Foliate: a leaf shape.
French Jet: shiny black glass made to imitate real jet.
Fruit Salad: moulded stones to imitate fruit in 20th century costume jewellery.
Gilding: a very thin layer of gold in stuck onto cheaper metal to imitate solid gold.
Guilloché: pattern engraved on metal and covered in translucent enamel.
Hair Jewellery: made from intricately woven hair to remember loved ones, popular in the mid 19th century.
Hallmark: a mark on metal objects to show the date, manufacturer and place of manufacture.
Inclusion: a flaw or foreign body inside a gemstone.
Intaglio: a design carved into a stone or gemstone.
Jelly Belly: usually clear Lucite or glass set into an animal shape to form the ‘belly’.
Jet: fossilized wood used for mourning jewellery in the 19th century.
Lariat: a long necklace which is knotted or looped.
Locket: a compartment which opens to hold a photo or lock of hair.

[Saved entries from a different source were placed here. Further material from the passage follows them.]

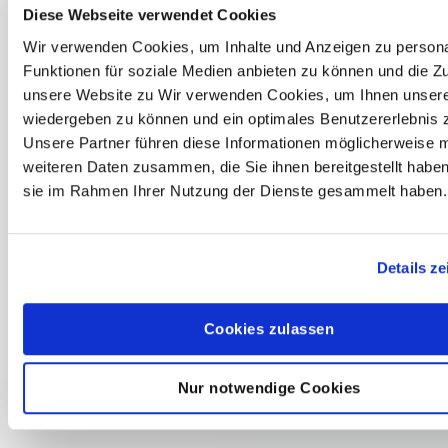
Diese Webseite verwendet Cookies
Einzelzimmer O
Wir verwenden Cookies, um Inhalte und Anzeigen zu persona
Funktionen für soziale Medien anbieten zu können und die Zug
unsere Website zu Wir verwenden Cookies, um Ihnen unsere
Reisepreis pro Person
wiedergeben zu können und ein optimales Benutzererlebnis z
Einzelzimmerzuschlag
Unsere Partner führen diese Informationen möglicherweise m
weiteren Daten zusammen, die Sie ihnen bereitgestellt haben
sie im Rahmen Ihrer Nutzung der Dienste gesammelt haben.
Reiserücktrittsversicherung O 50€
Details z
Cookies zulassen
Name, Vorname
__________________________________________________
Nur notwendige Cookies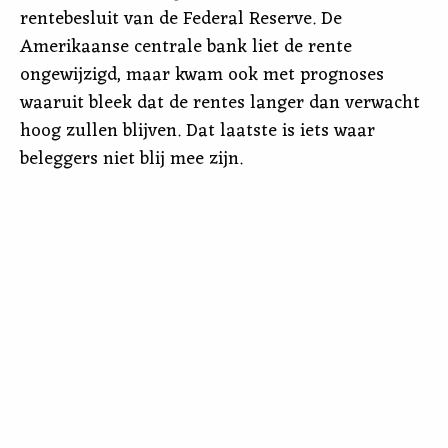
rentebesluit van de Federal Reserve. De
Amerikaanse centrale bank liet de rente
ongewijzigd, maar kwam ook met prognoses
waaruit bleek dat de rentes langer dan verwacht
hoog zullen blijven. Dat laatste is iets waar
beleggers niet blij mee zijn.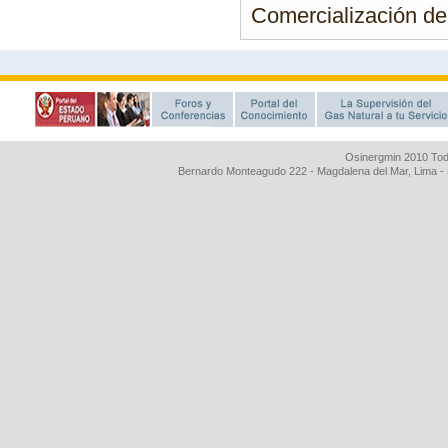
Comercialización de 
Osinergmin 2010 Tod
Bernardo Monteagudo 222 - Magdalena del Mar, Lima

Lucite: clear resin invented in 1937.
Machine Stamping: decoration on metal cut by machine and not by hand.
Micromosaic: miniature mosaic on a piece of jewellery.
Millefiori: decoration made from the cross-section of fused glass canes.
Millegrain: jewellery setting made from beaded metalwork.
Mizpah: Hebrew for “God watch over you” and written on much Victorian jewellery.
Modernism: simple geometric designs popular in the mid 20th century.
Mourning Jewellery: jewellery to remember a deceased loved one often made from jet or containing hair or a picture popular in the Victorian period.
Murano Glass: glass made in the Murano district near Venice, Italy.
Parure: matching set of four or five pieces of jewellery.
Paste: a type of glass cut to imitate diamonds and precious stones.